International Concrete Abstracts Portal

This volume contains 72 papers from the 10th International Symposium held in Tampa, FL. The papers address internally reinforced members, strengthening of columns, material characterization, bond, emerging fiber-reinforced polymer (FRP) systems, shear strengthening, fatigue and anchorage systems, masonry, extreme events, applications, durability, and strengthening. The papers emphasize the experimental, analytical, and numerical validations of using FRP composites and are aimed at providing insights needed for improving existing guidelines. The increasing maturity and acceptance of FRP is reflected by several papers that provide background information on the recent design codes and guidelines relating to blast and seismic repair. New frontiers of FRP research are explored, addressing emergin materials, and systems and applications for extreme events, such as fires and earthquakes, which will further consolidate FRP’s preeminent position. Note: The individual papers are also available. Please click on the following link to view the papers available, or call 248.848.3800 to order. SP-275

The results of an experimental investigation on the effects of prestressing on the flexural behavior of GFRP-reinforced SCC slabs are presented. A total of six one-way slab strips were tested up to failure, including one steel-reinforced control slab. The five remaining slabs were reinforced with GFRP bars, three of which also contained two CFRP post-tensioned tendons. Steel stirrups were included in one prestressed and one non-prestressed slab to ensure a flexural mode of failure. The slabs were tested under four-point bending. Results were compared to analytical models for ultimate flexural and shear capacity as well as load-deflection behavior. Prestressing effectively increased the cracking load and post-cracking stiffness of the FRP-reinforced slabs and significantly reduced crack widths at service loads. Slabs without shear reinforcement failed in shear in a brittle manner prior to reaching their full flexural capacity. All of the GFRP-reinforced slabs failed at higher loads than the control slab.
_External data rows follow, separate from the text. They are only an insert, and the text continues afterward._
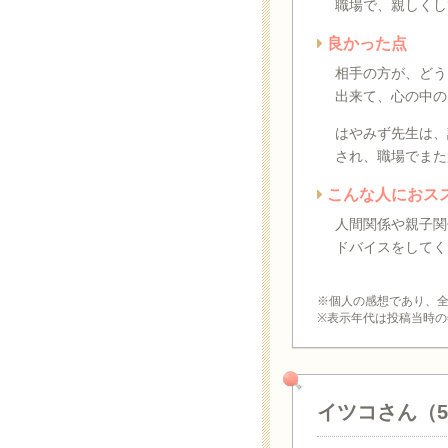
職場で、親しくし
良かった点
相手の方が、どう
出来て、心の中の
はやみず先生は、
され、職場でまた
こんな人におス
人間関係や親子関
ドバイスをしてく
※個人の感想であり、
※表示年代は投稿当時の
イツコさん（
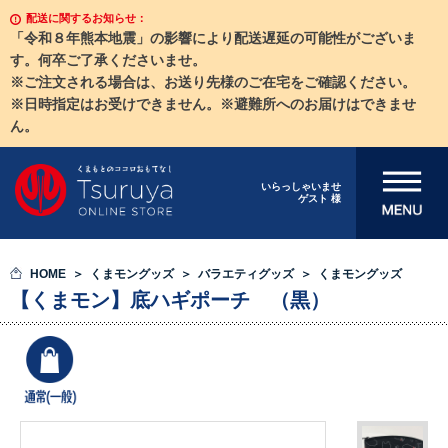
配送に関するお知らせ：
「令和８年熊本地震」の影響により配送遅延の可能性がございま
す。何卒ご了承くださいませ。
※ご注文される場合は、お送り先様のご在宅をご確認ください。
※日時指定はお受けできません。※避難所へのお届けはできませ
ん。
メニューを開
いらっしゃいませ
ゲスト 様
く
HOME
くまモングッズ
バラエティグッズ
くまモングッズ
【くまモン】底ハギポーチ （黒）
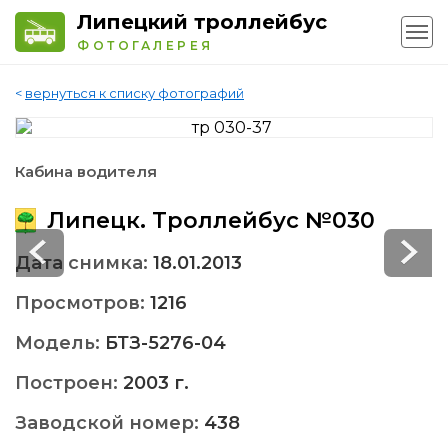
Липецкий троллейбус
ФОТОГАЛЕРЕЯ
<
вернуться к списку фотографий
Кабина водителя
Липецк. Троллейбус №030
Дата снимка:
18.01.2013
Просмотров:
1216
Модель:
БТЗ-5276-04
Построен:
2003 г.
Заводской номер:
438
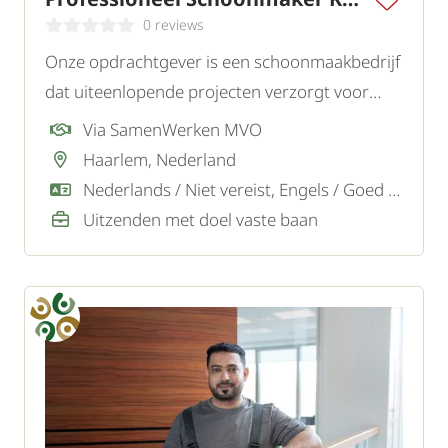
0 reviews
Onze opdrachtgever is een schoonmaakbedrijf
dat uiteenlopende projecten verzorgt voor
gemeenten, gemeentelijke instellingen zoals
Via SamenWerken MVO
bibliotheken, musea en zwembaden, maar ook
Haarlem, Nederland
voor kantoren en andere bedrijven. We zoeken
Nederlands / Niet vereist, Engels / Goed / Voldoende
ervaren schoonmakers.
Uitzenden met doel vaste baan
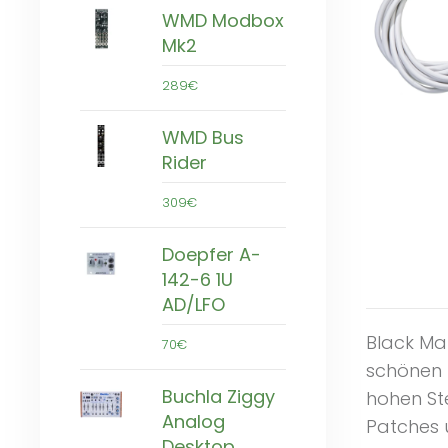
WMD Modbox
Mk2
289€
WMD Bus
Rider
309€
Doepfer A-
142-6 1U
AD/LFO
Black Ma
70€
schönen 
Buchla Ziggy
hohen St
Analog
Patches 
Desktop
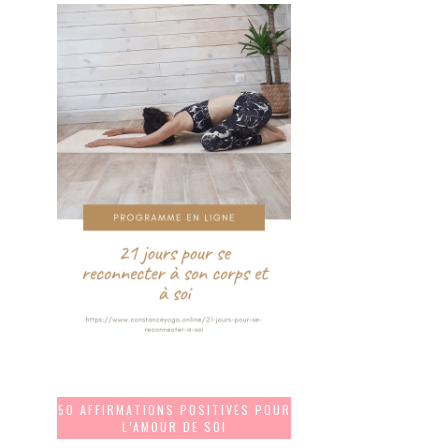
50 AFFIRMATIONS POSITIVES POUR
L’AMOUR DE SOI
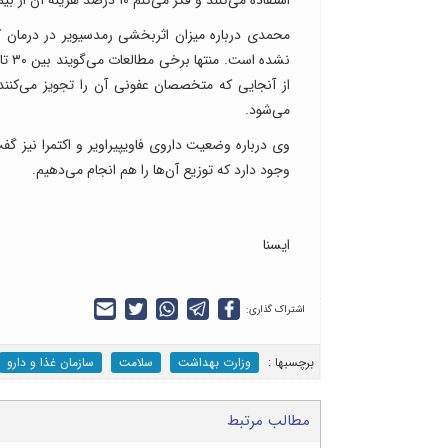
محمدی درباره میزان اثربخشی رمدسیویر در درمان ک
از آنجایی که متخصصان عفونی آن را تجویز می‌کنند،
می‌شود.
وی درباره وضعیت داروی فاویپیراویر و اکتمرا نیز گفت
وجود دارد که توزیع آن‌ها را هم انجام می‌دهیم.
ایسنا
اشتراک گذاری:
برچسب‎ها :
وزارت بهداشت
سلامت
سازمان غذا و دارو
مطالب مرتبط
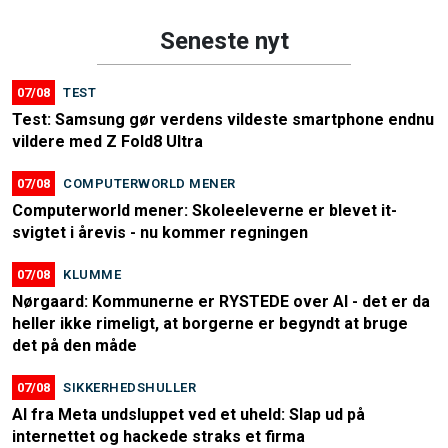
Seneste nyt
07/08
TEST
Test: Samsung gør verdens vildeste smartphone endnu
vildere med Z Fold8 Ultra
07/08
COMPUTERWORLD MENER
Computerworld mener: Skoleeleverne er blevet it-
svigtet i årevis - nu kommer regningen
07/08
KLUMME
Nørgaard: Kommunerne er RYSTEDE over AI - det er da
heller ikke rimeligt, at borgerne er begyndt at bruge
det på den måde
07/08
SIKKERHEDSHULLER
AI fra Meta undsluppet ved et uheld: Slap ud på
internettet og hackede straks et firma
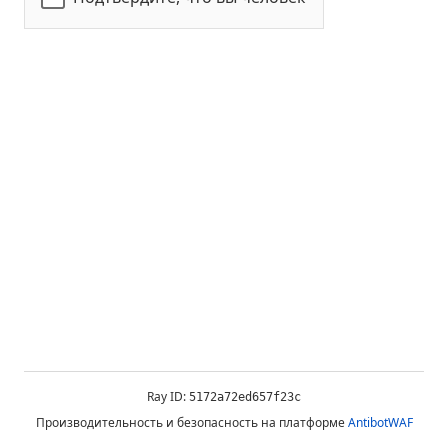
Ray ID:
5172a72ed657f23c
Производительность и безопасность на платформе
AntibotWAF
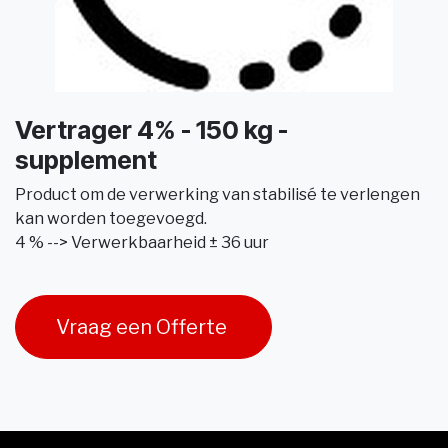
Vertrager 4% - 150 kg -
supplement
Product om de verwerking van stabilisé te verlengen
kan worden toegevoegd.
4 % --> Verwerkbaarheid ± 36 uur
Vraag een Offerte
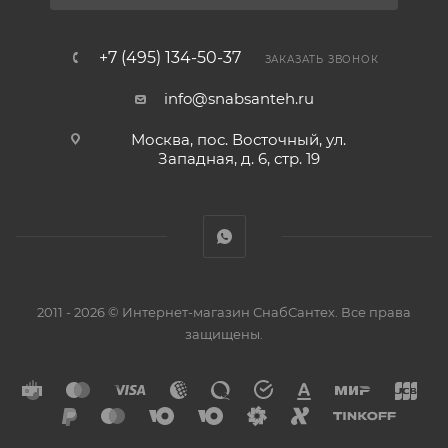
+7 (495) 134-50-37
ЗАКАЗАТЬ ЗВОНОК
info@snabsanteh.ru
Москва, пос. Восточный, ул.
Западная, д. 6, стр. 19
2011 - 2026 © Интернет-магазин СнабСантех. Все права
защищены.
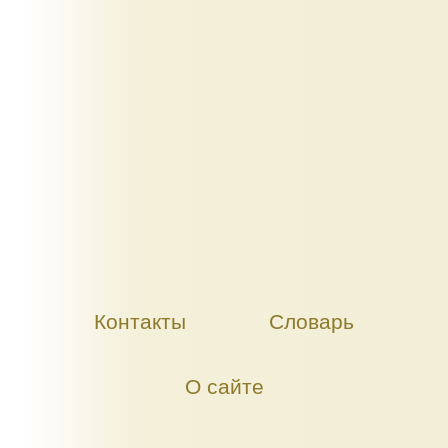
Контакты
Словарь
О сайте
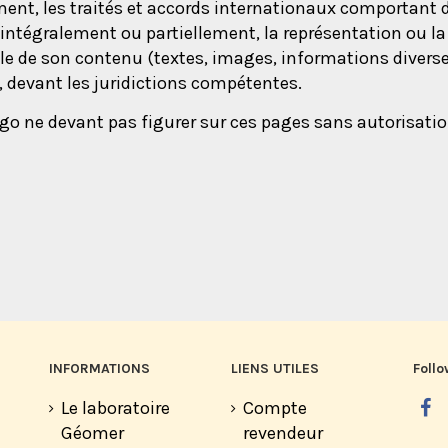
ement, les traités et accords internationaux comportant d
sé, intégralement ou partiellement, la représentation ou 
lle de son contenu (textes, images, informations diverse
s, devant les juridictions compétentes.
ogo ne devant pas figurer sur ces pages sans autorisatio
INFORMATIONS
LIENS UTILES
Follo
Le laboratoire
Compte
Géomer
revendeur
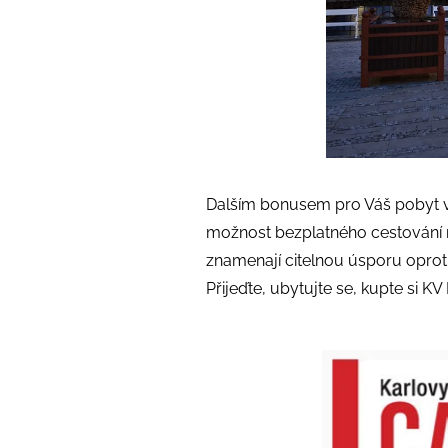
Dalším bonusem pro Váš pobyt v 
možnost bezplatného cestování 
znamenají citelnou úsporu oprot
Přijeďte, ubytujte se,
kupte si K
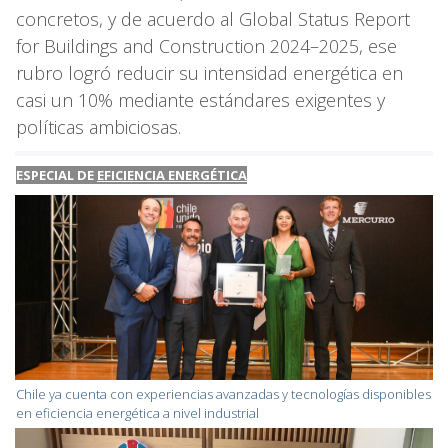
concretos, y de acuerdo al Global Status Report
for Buildings and Construction 2024–2025, ese
rubro logró reducir su intensidad energética en
casi un 10% mediante estándares exigentes y
políticas ambiciosas.
ESPECIAL DE
EFICIENCIA ENERGÉTICA
Chile ya cuenta con experiencias avanzadas y tecnologías disponibles
en eficiencia energética a nivel industrial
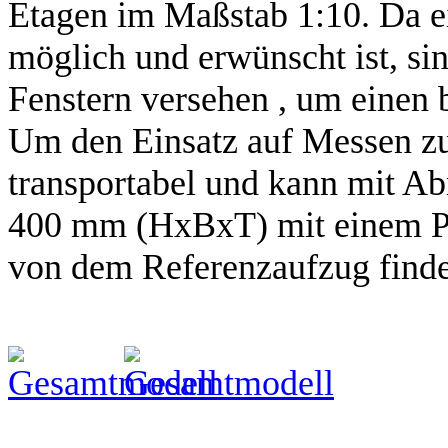
Etagen im Maßstab 1:10. Da e
möglich und erwünscht ist, sin
Fenstern versehen , um einen 
Um den Einsatz auf Messen zu
transportabel und kann mit 
400 mm (HxBxT) mit einem PK
von dem Referenzaufzug finden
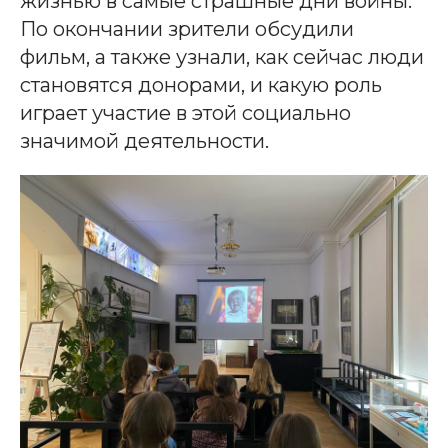
жизнью в самые страшные дни войны.
По окончании зрители обсудили
фильм, а также узнали, как сейчас люди
становятся донорами, и какую роль
играет участие в этой социально
значимой деятельности.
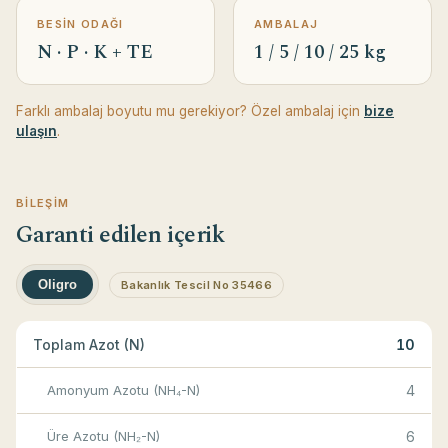
BESIN ODAĞI
AMBALAJ
N · P · K + TE
1 / 5 / 10 / 25 kg
Farklı ambalaj boyutu mu gerekiyor? Özel ambalaj için
bize
ulaşın
.
BILEŞIM
Garanti edilen içerik
Oligro
Bakanlık Tescil No 35466
Toplam Azot (N)
10
Amonyum Azotu (NH₄-N)
4
Üre Azotu (NH₂-N)
6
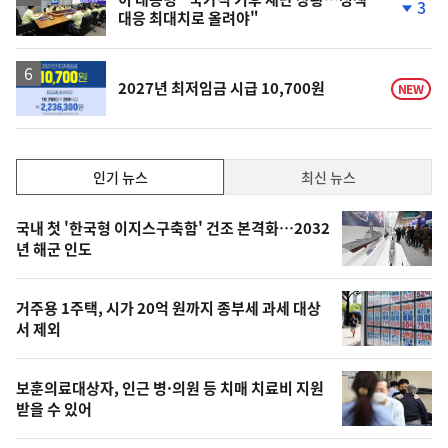
3
대응 최대치로 올려야"
단
계
하
락
2027년 최저임금 시급 10,700원
NEW
인
인기 뉴스
최신 뉴스
기,
인
기
최
국내 첫 '한국형 이지스구축함' 건조 본격화…2032
뉴
년 해군 인도
신,
스
오
거주용 1주택, 시가 20억 원까지 종부세 과세 대상
늘
서 제외
의
영
보훈의료대상자, 인근 병·의원 등 치매 치료비 지원
상
받을 수 있어
,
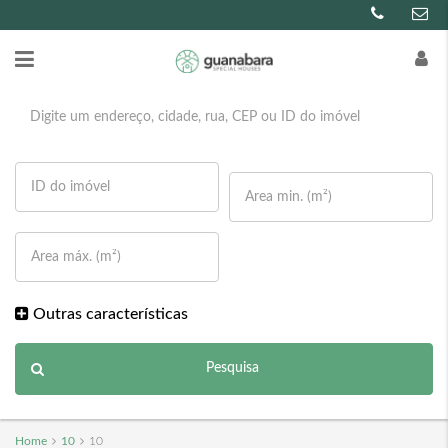
Outras características
Pesquisa
Home
10
10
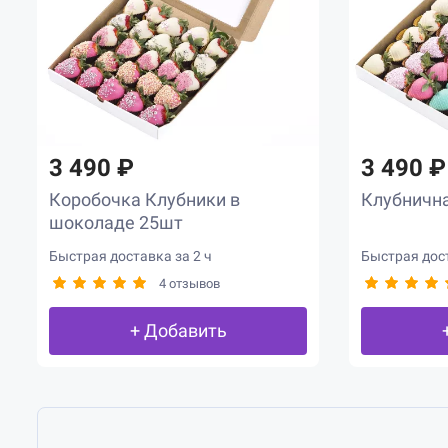
3 490 ₽
3 490 ₽
Коробочка Клубники в
Клубнична
шоколаде 25шт
Быстрая доставка за 2 ч
Быстрая дост
4 отзывов
+ Добавить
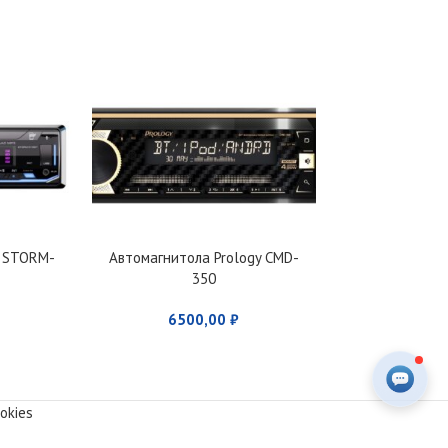
A STORM-
Автомагнитола Prology CMD-
Автомагнитол
350
87
6500,00
₽
690
okies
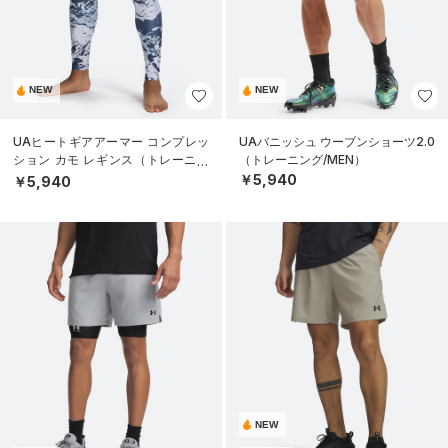
NEW
NEW
UAヒートギアアーマー コンプレッ
UAバニッシュ ウーブンショーツ2.0
ション カモ レギンス（トレーニン
（トレーニング/MEN）
グ/MEN）
￥5,940
￥5,940
NEW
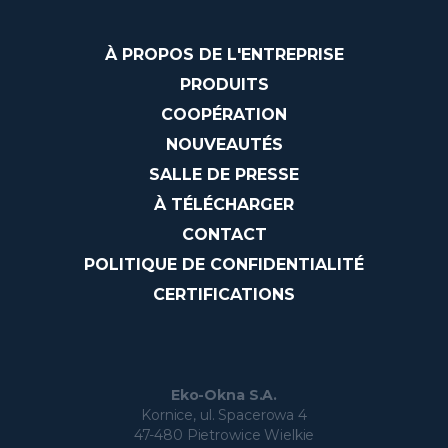
À PROPOS DE L'ENTREPRISE
PRODUITS
COOPÉRATION
NOUVEAUTÉS
SALLE DE PRESSE
À TÉLÉCHARGER
CONTACT
POLITIQUE DE CONFIDENTIALITÉ
CERTIFICATIONS
Eko-Okna S.A.
Kornice, ul. Spacerowa 4
47-480 Pietrowice Wielkie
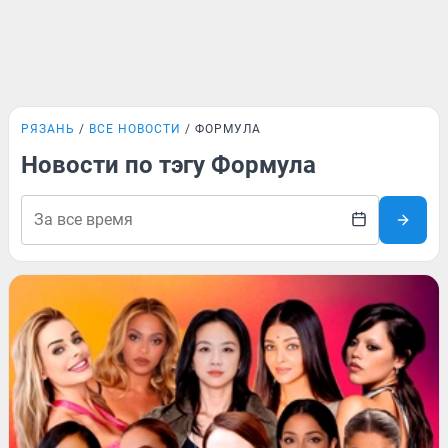
РЯЗАНЬ
ВСЕ НОВОСТИ
ФОРМУЛА
Новости по тэгу Формула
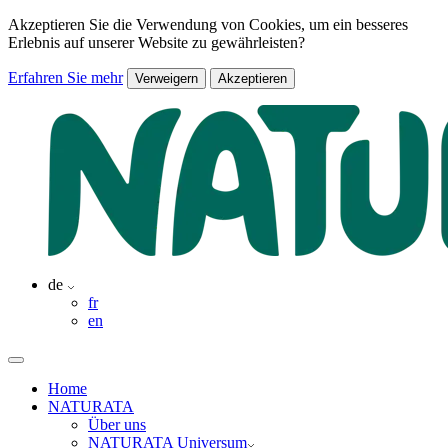
Akzeptieren Sie die Verwendung von Cookies, um ein besseres
Erlebnis auf unserer Website zu gewährleisten?
Erfahren Sie mehr
Verweigern
Akzeptieren
de
fr
en
Home
NATURATA
Über uns
NATURATA Universum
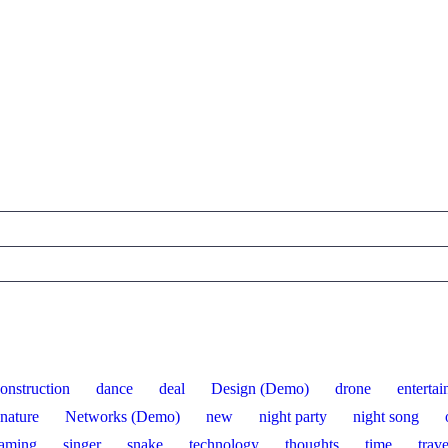
onstruction
dance
deal
Design (Demo)
drone
enterta
nature
Networks (Demo)
new
night party
night song
aming
singer
snake
technology
thoughts
time
trave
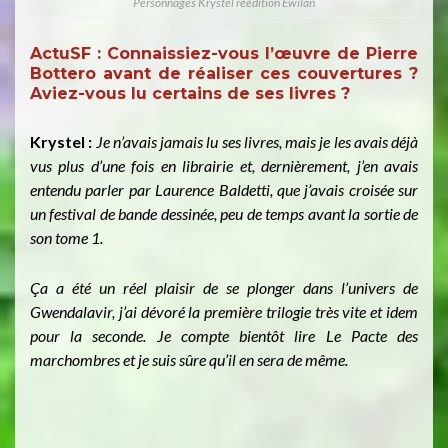
Personnages Krystel réédition Ewilan
ActuSF :
Connaissiez-vous l’œuvre de Pierre
Bottero avant de réaliser ces couvertures ?
Aviez-vous lu certains de ses livres ?
Krystel :
Je n’avais jamais lu ses livres, mais je les avais déjà
vus plus d’une fois en librairie et, dernièrement, j’en avais
entendu parler par Laurence Baldetti, que j’avais croisée sur
un festival de bande dessinée, peu de temps avant la sortie de
son tome 1.
Ça a été un réel plaisir de se plonger dans l’univers de
Gwendalavir, j’ai dévoré la première trilogie très vite et idem
pour la seconde. Je compte bientôt lire Le Pacte des
marchombres et je suis sûre qu’il en sera de même.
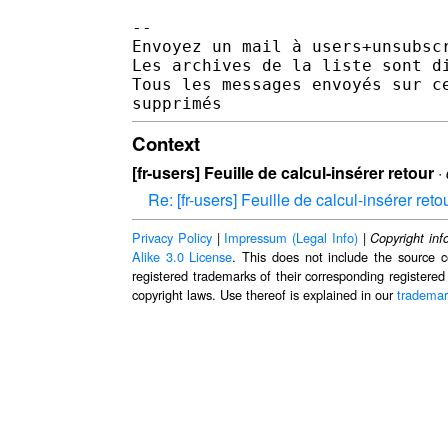
-- 

Envoyez un mail à users+unsubsc
Les archives de la liste sont d
Tous les messages envoyés sur c
Context
[fr-users] Feuille de calcul-insérer retour
·
Re: [fr-users] Feuille de calcul-insérer reto
Privacy Policy
|
Impressum (Legal Info)
|
Copyright inf
Alike 3.0 License
. This does not include the source c
registered trademarks of their corresponding registered
copyright laws. Use thereof is explained in our
trademar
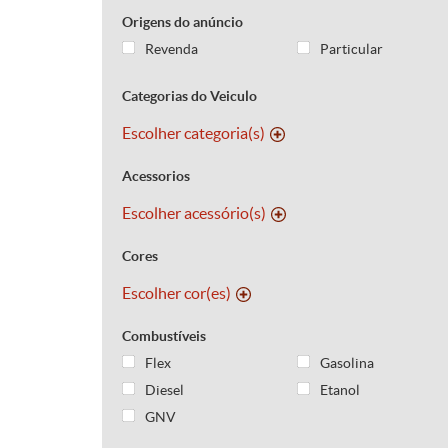
Origens do anúncio
Revenda
Particular
Categorias do Veiculo
Escolher categoria(s)
Acessorios
Escolher acessório(s)
Cores
Escolher cor(es)
Combustíveis
Flex
Gasolina
Diesel
Etanol
GNV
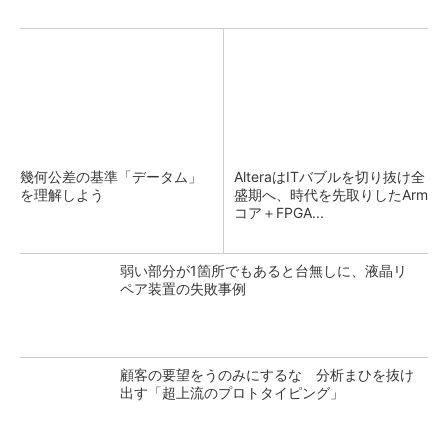
幾何公差の基準「データム」
AlteraはITバブルを切り抜け全
を理解しよう
盛期へ、時代を先取りしたArm
コア＋FPGA...
弱い部分が1箇所でもあると台無しに、液晶リ
ペア装置の失敗事例
顧客の要望をうのみにするな 分析まひを抜け
出す「超上流のプロトタイピング」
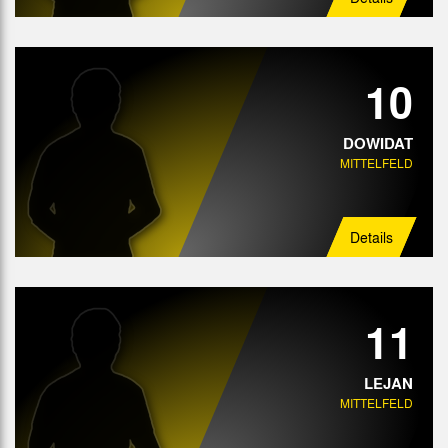
10
DOWIDAT
MITTELFELD
Details
11
LEJAN
MITTELFELD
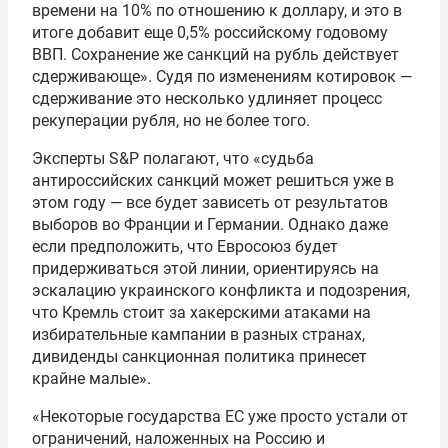
времени на 10% по отношению к доллару, и это в
итоге добавит еще 0,5% российскому годовому
ВВП. Сохранение же санкций на рубль действует
сдерживающе». Судя по изменениям котировок —
сдерживание это несколько удлиняет процесс
рекуперации рубля, но не более того.
Эксперты S&P полагают, что «судьба
антироссийских санкций может решиться уже в
этом году — все будет зависеть от результатов
выборов во Франции и Германии. Однако даже
если предположить, что Евросоюз будет
придерживаться этой линии, ориентируясь на
эскалацию украинского конфликта и подозрения,
что Кремль стоит за хакерскими атаками на
избирательные кампании в разных странах,
дивиденды санкционная политика принесет
крайне малые».
«Некоторые государства ЕС уже просто устали от
ограничений, наложенных на Россию и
This paper presents a new concept for an FRP-Concrete composite floor system. The system consists of a moulded glass fiber reinforced polymer (GFRP) grating adhesively bonded to rectangular pultruded GFRP box sections as structural formwork for a concrete slab. Holes cut into the top flange of the box sections at a variable spacing allow concrete ‘studs’ to form at the grating/box interface. During casting, GFRP dowels are inserted into the holes to further connect the grating and box sections. Following preliminary component tests on two concrete blocks, experimental results show that the concrete filled grating provides a 100% increase in strain capacity when compared to a plain concrete block. It is therefore feasible to provide ductility to the complete system through the concrete in compression. Four push-out GFRP grating-box section specimens were then tested in double shear to assess the shear behavior of the proposed GFRP dowel shear connector in both partially concrete-filled and fully concrete-filled box sections. From the resulting load-slip curves, a progressive longitudinal shear failure was seen to be provided by such a connection. The experimental results indicate that this type of shear connection can provide robustness and reasonable ductility to the system. Research is now underway to test a complete prototype system under variable load conditions to examine whether the behavior is as predicted.

Concrete-filled GFRP tubes (CFFTs) with and without moment connections to concrete footings were tested. The study aims at exploring the combined effect of maximum shear and maximum moment, both occurring at the same location, on the ultimate strength of CFFTs, as well as moment connection behavior in general. Testing involved simply supported and cantilever bending specimens with varying shear spans and fixed end arrangements. End conditions consisted of either direct embedment into concrete blocks with steel dowels, or mechanical clamping. For the GFRP tubes used, the study concluded that the presence of shear at the location of maximum moment near the connection in a cantilever setup does not cause reduction in flexural capacity, relative to the pure bending strength of the CFFT. The study also revealed that achieving tensile rupture of the CFFT tube does not guarantee that the full potential moment capacity of the CFFT member is reached, as slip plays a key role at the moment connection.

The use of near surface mounted (NSM) fiber reinforced polymers (FRPs) is being increasingly recognized as a valid technique strengthening of concrete members. In case of elevated temperature or fire exposure however, the bond between the bars and the concrete will be lost very quickly due to the adhesive’s low glass transition temperature. Although recent studies have shown that the fire endurance of appropriately designed and insulated FRP strengthened RC members is satisfactory, the performance of FRP strengthening systems at high temperature remains largely unknown. To study the bond behaviour at elevated temperature between the NSM FRP bars and concrete a series of 18 double bond shear tests were performed at Ghent University. Results show that the failure load of NSM FRP strengthened concrete structures and the bond strength are influenced at values of temperature equal to or beyond the glass transition temperature. Failure mode changed by increasing the temperature.